Try it = From the data below, copy out every line in which the word "React" occurs.
======== Data section ========
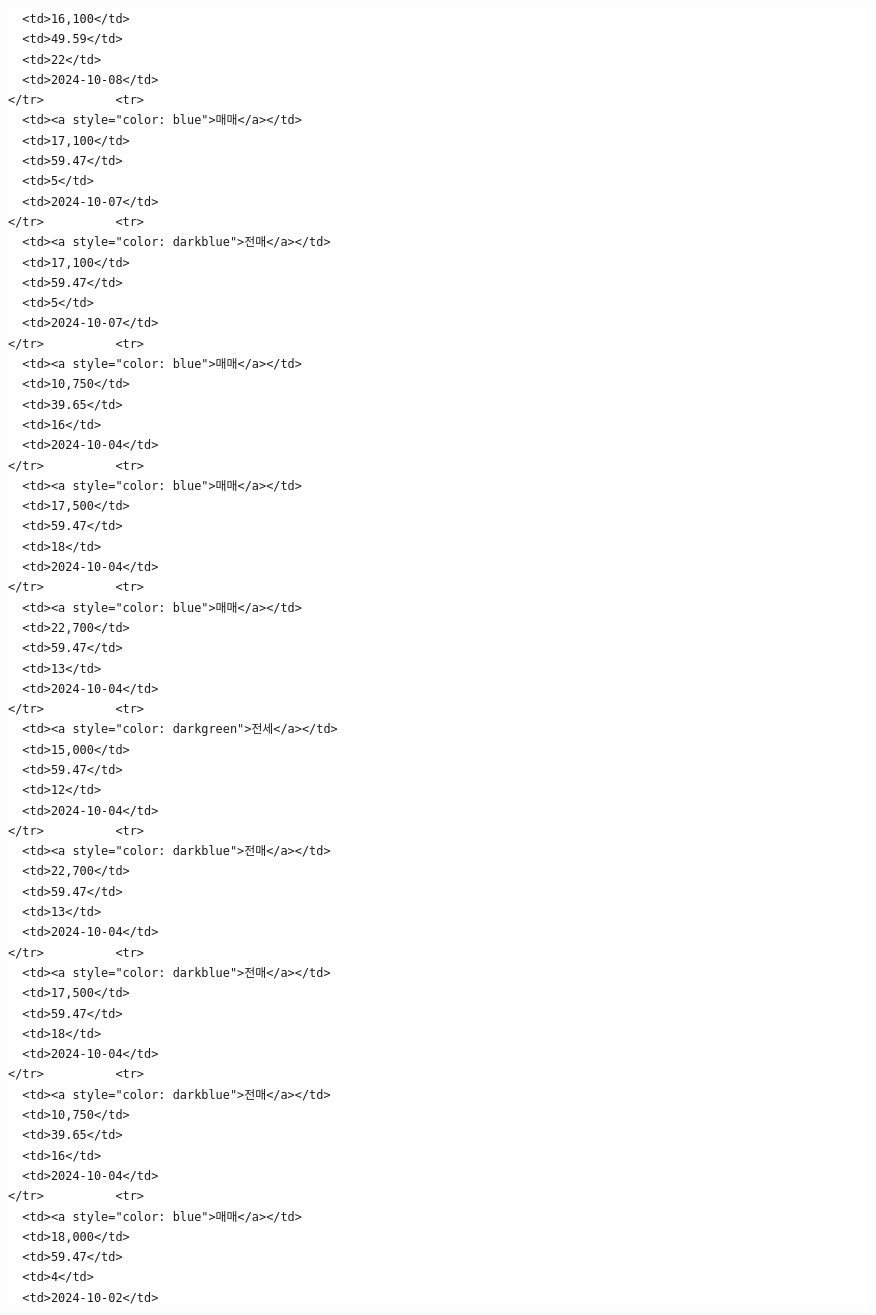       <td>16,100</td>
      <td>49.59</td>
      <td>22</td>
      <td>2024-10-08</td>
    </tr>          <tr>
      <td><a style="color: blue">매매</a></td>
      <td>17,100</td>
      <td>59.47</td>
      <td>5</td>
      <td>2024-10-07</td>
    </tr>          <tr>
      <td><a style="color: darkblue">전매</a></td>
      <td>17,100</td>
      <td>59.47</td>
      <td>5</td>
      <td>2024-10-07</td>
    </tr>          <tr>
      <td><a style="color: blue">매매</a></td>
      <td>10,750</td>
      <td>39.65</td>
      <td>16</td>
      <td>2024-10-04</td>
    </tr>          <tr>
      <td><a style="color: blue">매매</a></td>
      <td>17,500</td>
      <td>59.47</td>
      <td>18</td>
      <td>2024-10-04</td>
    </tr>          <tr>
      <td><a style="color: blue">매매</a></td>
      <td>22,700</td>
      <td>59.47</td>
      <td>13</td>
      <td>2024-10-04</td>
    </tr>          <tr>
      <td><a style="color: darkgreen">전세</a></td>
      <td>15,000</td>
      <td>59.47</td>
      <td>12</td>
      <td>2024-10-04</td>
    </tr>          <tr>
      <td><a style="color: darkblue">전매</a></td>
      <td>22,700</td>
      <td>59.47</td>
      <td>13</td>
      <td>2024-10-04</td>
    </tr>          <tr>
      <td><a style="color: darkblue">전매</a></td>
      <td>17,500</td>
      <td>59.47</td>
      <td>18</td>
      <td>2024-10-04</td>
    </tr>          <tr>
      <td><a style="color: darkblue">전매</a></td>
      <td>10,750</td>
      <td>39.65</td>
      <td>16</td>
      <td>2024-10-04</td>
    </tr>          <tr>
      <td><a style="color: blue">매매</a></td>
      <td>18,000</td>
      <td>59.47</td>
      <td>4</td>
      <td>2024-10-02</td>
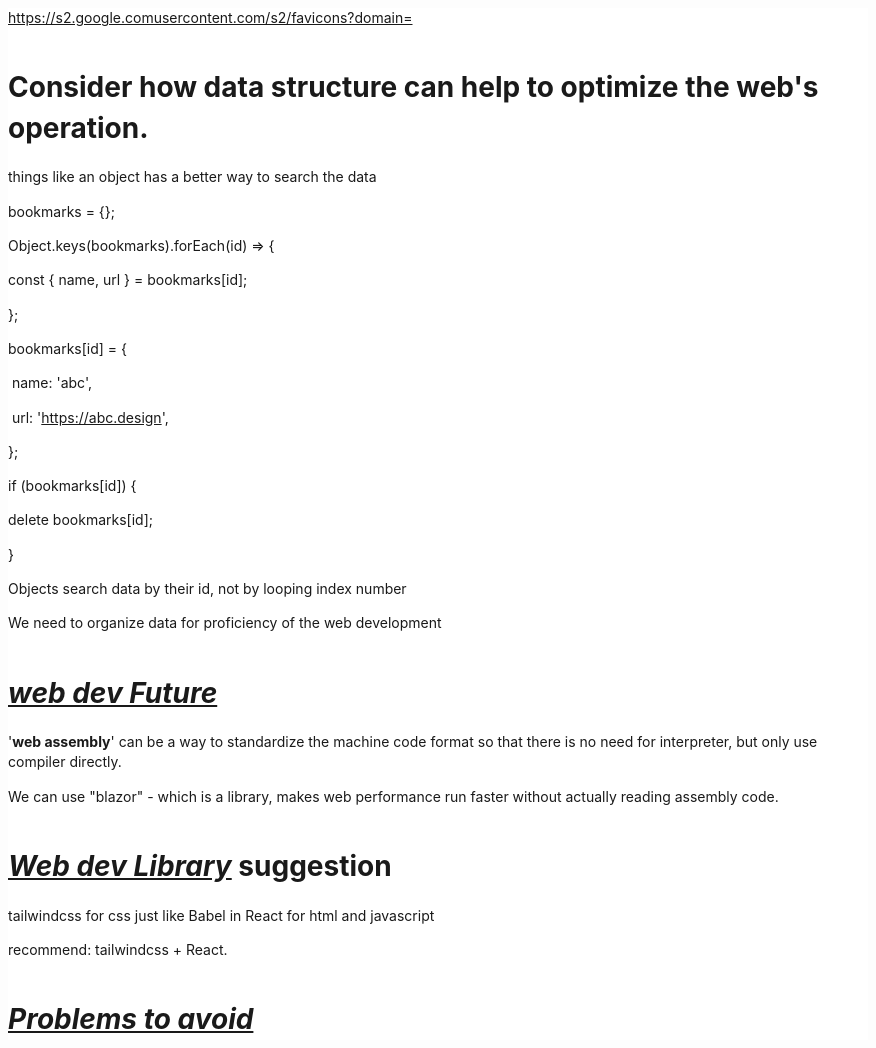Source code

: https://s2.google.comusercontent.com/s2/favicons?domain=



# Consider how data structure can help to optimize the web's operation.

things like an object has a better way to search the data 

bookmarks = {};



Object.keys(bookmarks).forEach(id) => {

const { name, url } = bookmarks[id];

};



bookmarks[id] = {

​	name: 'abc',

​	url: 'https://abc.design',

};



if (bookmarks[id]) {

delete bookmarks[id];

}



Objects search data by their id, not by looping index number

We need to organize data for proficiency of the web development



# <u>*web dev Future*</u>

'**web assembly**' can be a way to standardize the machine code format so that there is no need for interpreter, but only use compiler directly.

We can use "blazor" - which is a library, makes web performance run faster without actually reading assembly code.

# 

# **<u>*Web dev Library*</u>** suggestion

tailwindcss for css just like Babel in React for html and javascript 

recommend: tailwindcss + React.

# <u>*Problems to avoid*</u>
========
Expected answer =
tailwindcss for css just like Babel in React for html and javascript 
recommend: tailwindcss + React.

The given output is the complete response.